Nuoro a secco sotto il caldo record: esplode la rabbia contro Abbanoa
La pazienza dei cittadini di Nuoro ha superato il livello di guardia dopo l’ennesima emergenza idrica che ha messo in ginocchio la città. Due guasti consecutivi in appena quarantotto ore alla condotta di Janna ‘e ferru hanno lasciato la popolazione senz’acqua per un intero pomeriggio e una notte interminabile, resa ancora più insostenibile da temperature asfissianti che hanno sfiorato i quaranta gradi, senza alcuna escursione termica a dare sollievo nelle ore notturne. Oltre al danno del blackout idrico, a incendiare gli animi dei residenti è stata la gestione della comunicazione e del servizio da parte di Abbanoa. L’ente gestore, prima ha annunciato che avrebbe interrotto il servizio per le notti di sabato e domenica, dalle 22,00 alle 6,00 per i ripristino del livello dei serbatoi, e poi di aver concluso i lavori di riparazione, rassicurando gli utenti sul ripristino dell’erogazione.

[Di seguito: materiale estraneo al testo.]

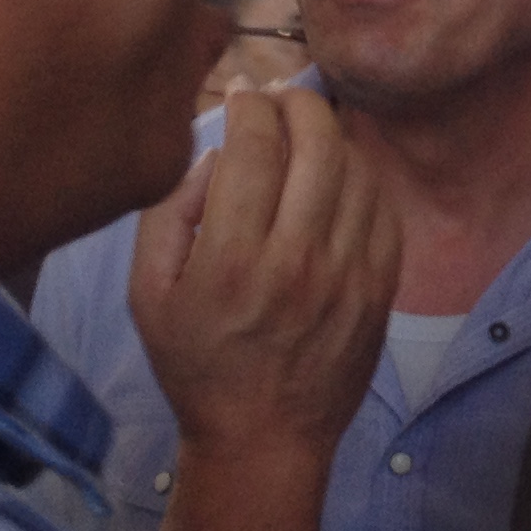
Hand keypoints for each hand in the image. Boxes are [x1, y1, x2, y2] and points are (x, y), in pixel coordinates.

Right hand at [131, 85, 400, 471]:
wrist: (263, 437)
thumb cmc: (196, 364)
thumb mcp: (147, 294)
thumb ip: (167, 213)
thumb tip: (212, 153)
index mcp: (231, 261)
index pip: (253, 148)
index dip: (248, 105)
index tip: (240, 93)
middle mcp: (296, 263)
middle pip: (316, 145)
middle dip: (298, 104)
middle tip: (282, 98)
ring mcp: (347, 277)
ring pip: (356, 171)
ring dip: (332, 136)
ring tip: (308, 131)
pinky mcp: (379, 290)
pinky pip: (383, 210)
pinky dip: (362, 178)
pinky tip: (338, 174)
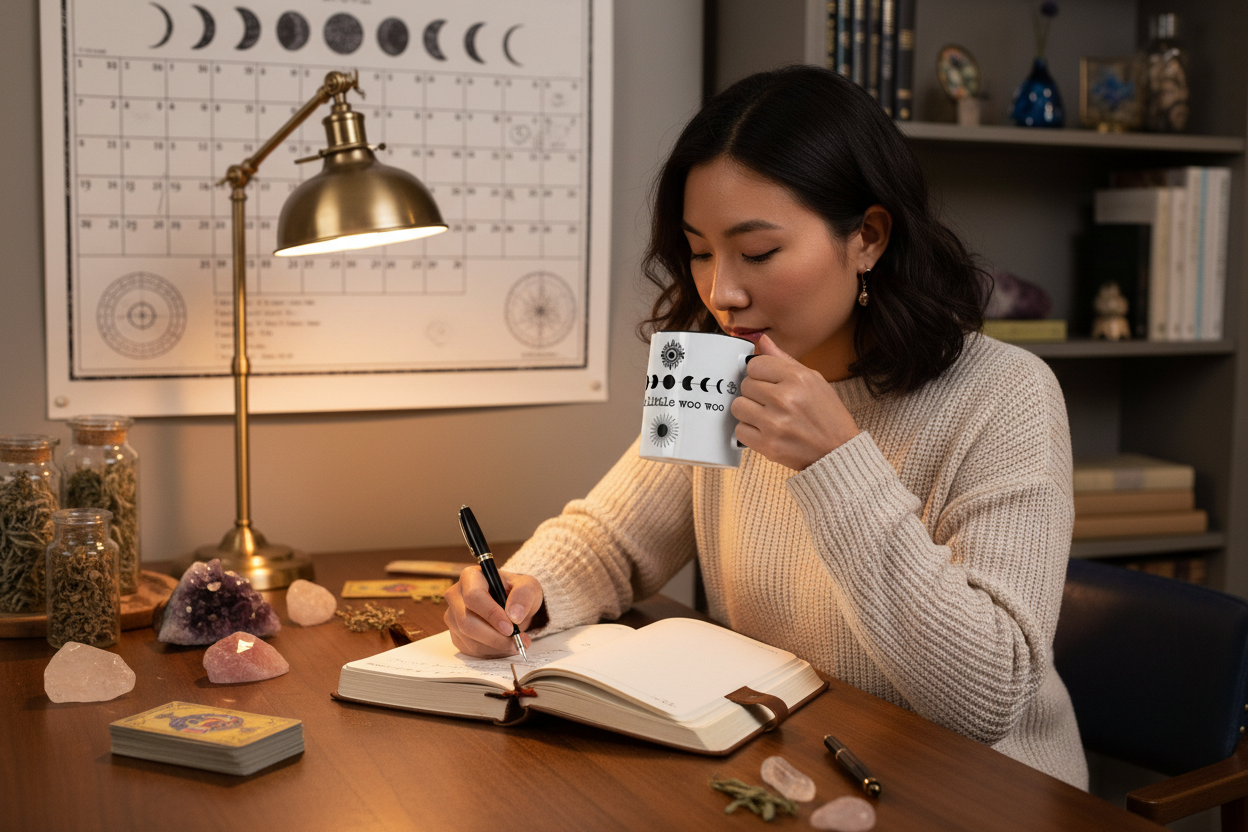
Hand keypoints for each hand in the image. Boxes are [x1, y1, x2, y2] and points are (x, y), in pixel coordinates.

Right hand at [443, 566, 543, 657]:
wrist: (512, 605)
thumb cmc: (517, 592)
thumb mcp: (528, 586)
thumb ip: (523, 596)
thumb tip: (514, 616)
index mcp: (471, 577)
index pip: (474, 597)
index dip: (491, 615)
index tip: (510, 628)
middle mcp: (456, 596)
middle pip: (467, 622)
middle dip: (495, 637)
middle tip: (518, 641)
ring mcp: (453, 616)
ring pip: (469, 639)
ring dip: (496, 647)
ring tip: (517, 643)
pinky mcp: (456, 634)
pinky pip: (470, 649)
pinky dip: (491, 652)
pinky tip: (504, 645)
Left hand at [731, 334, 860, 469]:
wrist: (838, 451)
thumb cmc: (827, 415)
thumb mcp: (814, 380)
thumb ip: (785, 360)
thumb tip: (762, 341)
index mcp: (797, 378)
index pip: (755, 365)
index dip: (760, 374)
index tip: (768, 382)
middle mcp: (785, 398)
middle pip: (745, 385)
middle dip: (755, 393)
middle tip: (771, 402)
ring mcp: (774, 422)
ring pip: (738, 406)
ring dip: (749, 411)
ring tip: (766, 416)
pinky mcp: (767, 444)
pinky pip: (739, 430)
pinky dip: (749, 431)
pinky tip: (764, 430)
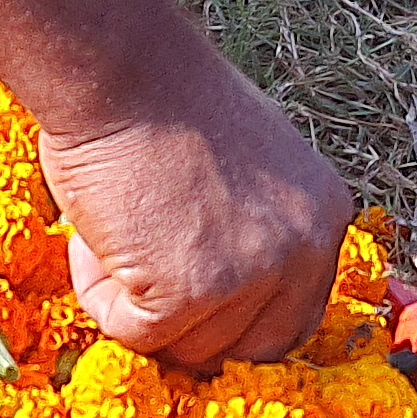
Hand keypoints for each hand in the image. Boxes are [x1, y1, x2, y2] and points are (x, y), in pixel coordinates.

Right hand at [40, 53, 351, 368]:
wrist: (121, 70)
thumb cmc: (164, 99)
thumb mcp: (249, 163)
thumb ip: (255, 225)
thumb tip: (222, 287)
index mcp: (323, 217)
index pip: (295, 317)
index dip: (234, 318)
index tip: (187, 299)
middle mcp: (304, 250)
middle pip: (251, 347)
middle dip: (193, 329)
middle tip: (141, 283)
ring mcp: (252, 275)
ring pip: (188, 347)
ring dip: (136, 304)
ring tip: (112, 234)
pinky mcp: (192, 292)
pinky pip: (135, 334)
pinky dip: (100, 297)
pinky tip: (92, 239)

Le promesse si sono però scontrate con una dura realtà: dopo aver anticipato la chiusura dei rubinetti dalle prime ore del pomeriggio, questa mattina, infatti, al risveglio, i nuoresi si sono svegliati ritrovando i rubinetti ancora a secco non alle 6,00, non alle 7,00 ma ancora alle 8,00.
La rabbia è palpabile soprattutto tra chi non possiede un’autoclave e ha dovuto subire il disagio in modo totale. La chiusura improvvisa delle condotte avvenuta nel primo pomeriggio, in una fascia oraria particolarmente critica, complici le temperature torride di questi giorni, sorprendendo molte persone che si trovavano ancora al lavoro. Al loro rientro a casa, l’amara sorpresa ha privato intere famiglie della possibilità di approvvigionarsi persino per le esigenze primarie e per l’igiene personale, esasperando una situazione già precaria e trasformando il fine settimana in un vero e proprio incubo logistico per tutta la comunità.
Intato, pochi minuti fa l’Ente Gestore annuncia dalle sue pagine social che il ripristino del servizio è posticipato alle ore 9,00: “A Nuoro, si riscontra una riduzione di circa 40 litri al secondo delle portate in arrivo ai serbatoi cittadini. Tale riduzione non sta consentendo di recuperare i livelli sperati per garantire una erogazione regolare che è stata posticipata per le 9. Gli operatori stanno eseguendo verifiche per accertare la causa dell’anomalia Città di Nuoro”.

Il presidente di Abbanoa Giuseppe Sardu (foto S.Novellu)
Quanto accaduto in queste ore si rivela in antitesi con i recenti proclami di Abbanoa, che ha annunciato più volte di aver “messo in campo un massiccio piano di investimenti per Nuoro, stanziando oltre sei milioni di euro complessivi suddivisi in tre diversi maxi-appalti urbani finalizzati all’efficientamento e alla riqualificazione delle reti cittadine. Questi fondi, derivanti da una combinazione tra il Piano Nazionale di Ripresa e Resilienza e i Fondi europei di Sviluppo e Coesione, servono a combattere le storiche dispersioni idriche del territorio attraverso una radicale sostituzione delle vecchie condotte obsolete in fibrocemento o plastica. L’intervento più recente e significativo prevede la posa di oltre tre chilometri e duecento metri di nuove tubazioni in ghisa sferoidale, destinate a sostituire i vecchi impianti in oltre venti vie del centro e della periferia. A questi cantieri principali si affiancano poi lotti specifici focalizzati sul centro storico, dove sono stati sostituiti circa quattrocento cinquanta metri di condotte e rifatti oltre centodieci allacciamenti ex novo. L’intera spesa punta a realizzare la cosiddetta distrettualizzazione della rete nuorese, un sistema che permette di isolare i singoli guasti senza dover interrompere l’erogazione dell’acqua all’intera città”.